The Kinesis Freestyle Edge RGB split mechanical gaming keyboard allows you to place them half the way you want. The card also comes with a nice, fluffy wrist rest, which can be detached. However, it does not have the incline settings included, but you can purchase a “lift Kit” separately. Kinesis Freestyle Edge is an excellent gaming keyboard. It features Cherry MX mechanical switches and RGB lighting. The board is solid and feels robust, and you can reprogram every key, including the nine dedicated macro keys.

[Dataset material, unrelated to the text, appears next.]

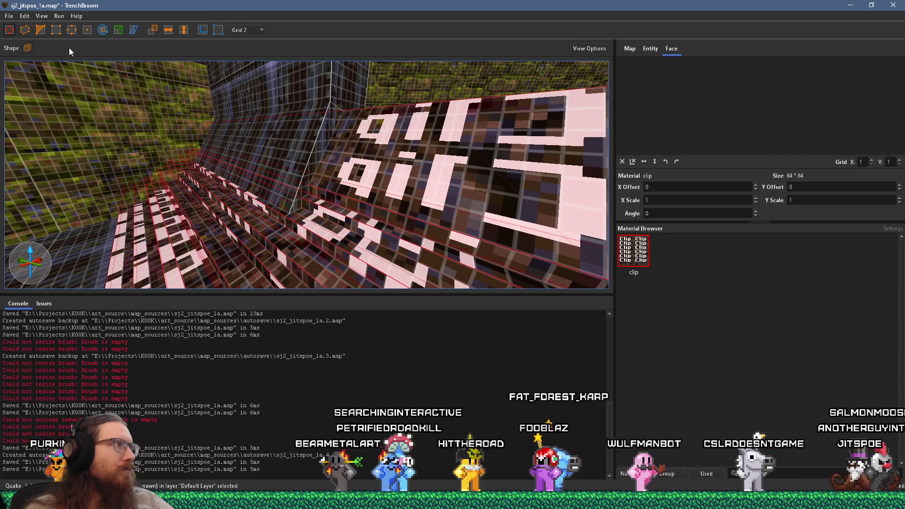
Step: Cut the clip brush with the Clip tool and delete the small stray clip pieces on the floor
click(40, 30)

The Kinesis Freestyle Edge is a great programming keyboard. It offers a great writing experience and is available in some Cherry MX switch variants. It has a backlight for if you need to work in a dark environment or late at night and its excellent ergonomics allows you to write comfortably during long sessions. Programmers should also enjoy the ability to reprogram each key, including the nine dedicated macro keys. The Kinesis Freestyle Edge is a great office keyboard thanks to its incredible ergonomics. You can divide the two halves in any way you want and put them at ease. It also has a convenient wrist rest for each half, but you need to purchase the tilt adjustments separately. On the plus side, writing about it is quite quiet for an open office, unless you choose to get the clicky MX Blue switches, which will be stronger. Kinesis Freestyle Edge RGB is designed to be an ergonomic, split and mechanical gaming keyboard. It comes with Cherry MX switches, which you can choose between Red MX, Brown, Blue and Speed Silver, although we have tested the brown switches. The board is well built and is a small overall improvement over the very similar Kinesis Freestyle Pro. It also has RGB lighting and includes the palmrest on the two halves of the keyboard.
Despite its compact design, the keyboard takes up a fair amount of desk space due to its split layout, which can be adjusted to accommodate the user’s needs. However, the tradeoff is worth it, as the keyboard includes a plush wrist rest that is detachable but highly comfortable.
This keyboard is an excellent investment for serious gamers who are concerned about ergonomic support for their hands and wrists during long gaming sessions. While it comes at a price of $219 plus an optional lift kit, it offers the best-in-class ergonomics in its category, surpassing even the original Freestyle Edge model.
The configuration app for the Freestyle Edge RGB, called SmartSet, is driverless and requires manual activation through a gear-shaped button on the keyboard and the F8 key. Although it is a no-frills app, it is easy to use and allows for customization of keys, lighting, and macros. The keyboard can store up to nine profiles, which may be sufficient for most users, but not for those who require infinite per-game profiles system-wide.